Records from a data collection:
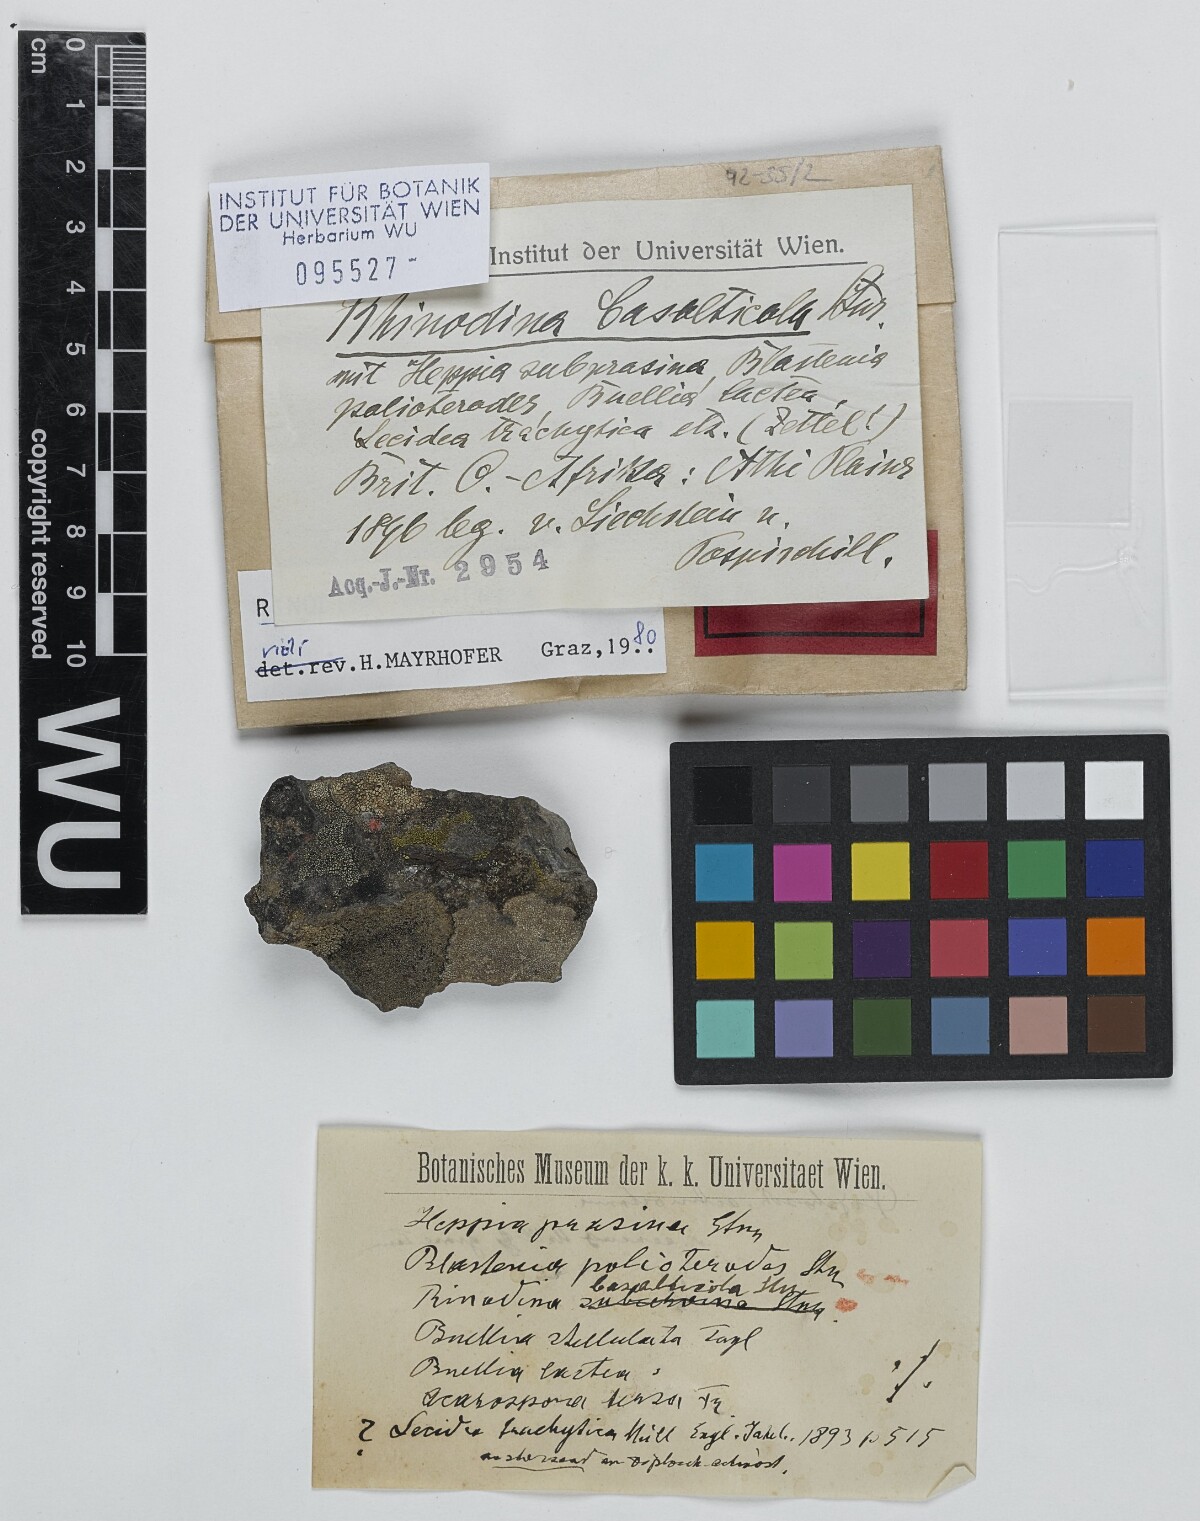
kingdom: Fungi
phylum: Ascomycota
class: Lecanoromycetes
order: Caliciales
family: Physciaceae
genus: Rinodina
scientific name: Rinodina
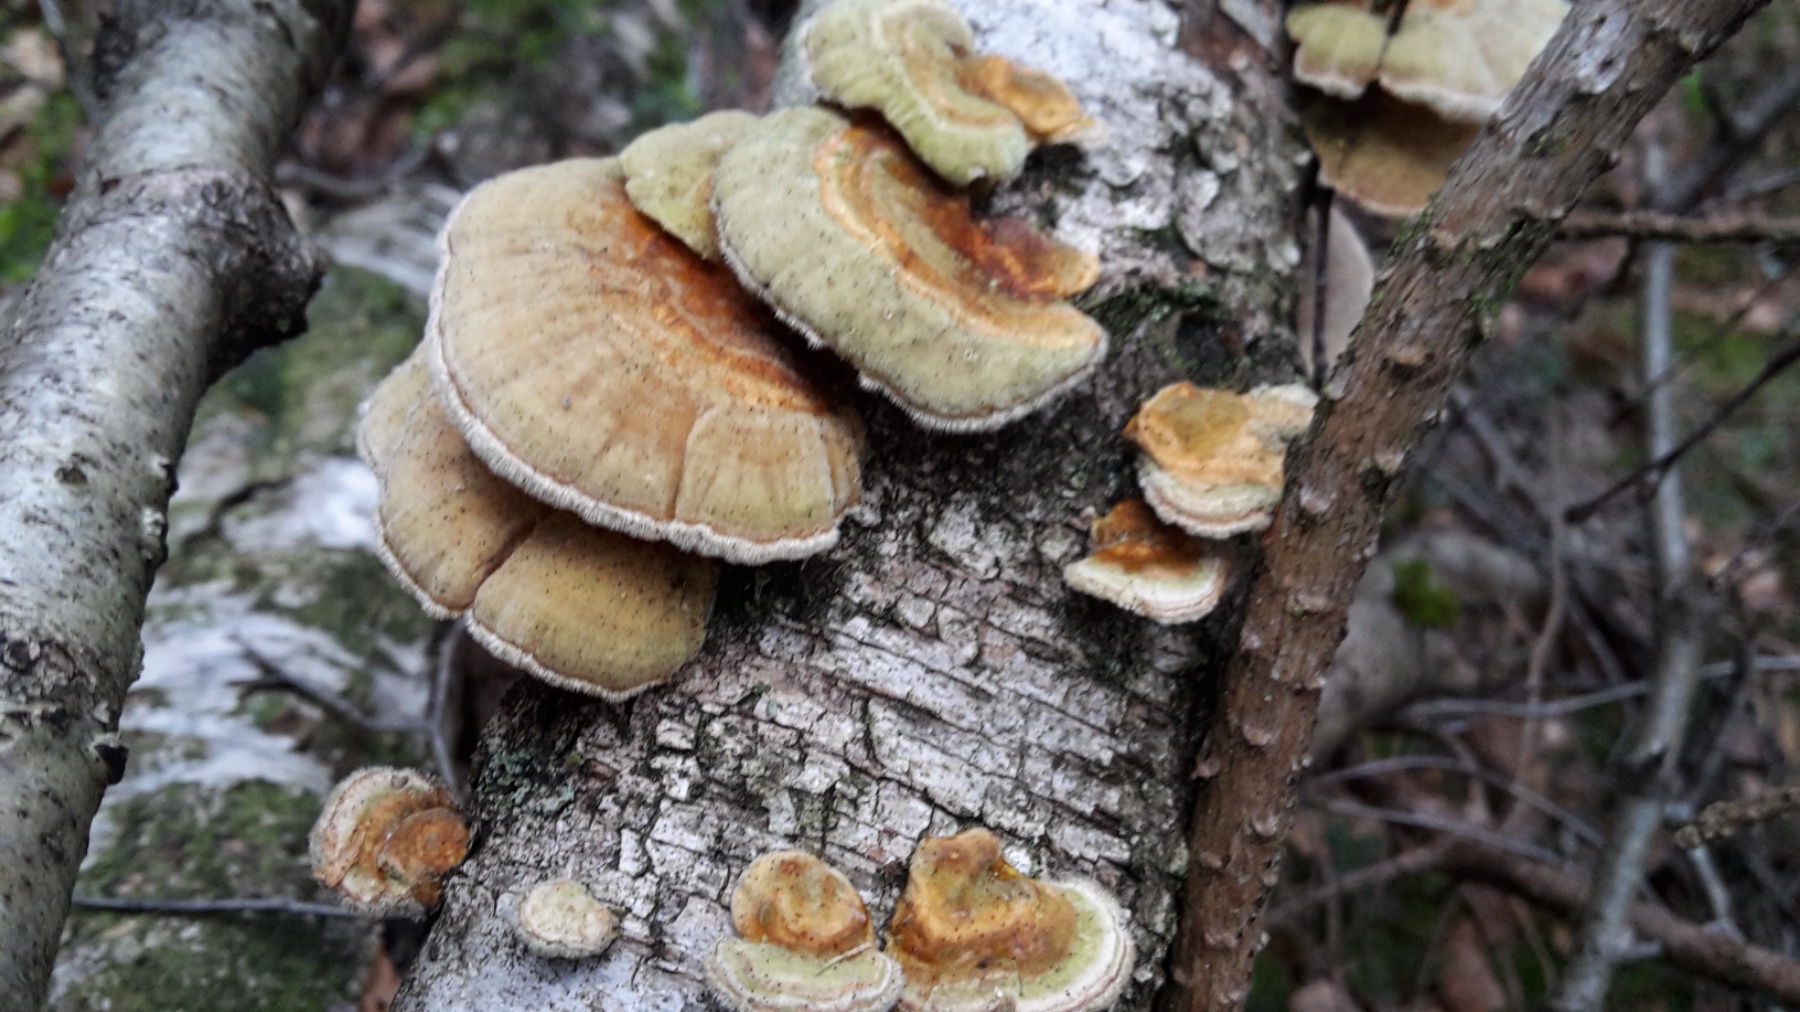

▶ Exercise details
Reproduce every text line of the records above verbatim, omitting the pictures.

▶ Answer to the exercise
kingdom: Fungi
phylum: Ascomycota
class: Lecanoromycetes
order: Caliciales
family: Physciaceae
genus: Rinodina
scientific name: Rinodina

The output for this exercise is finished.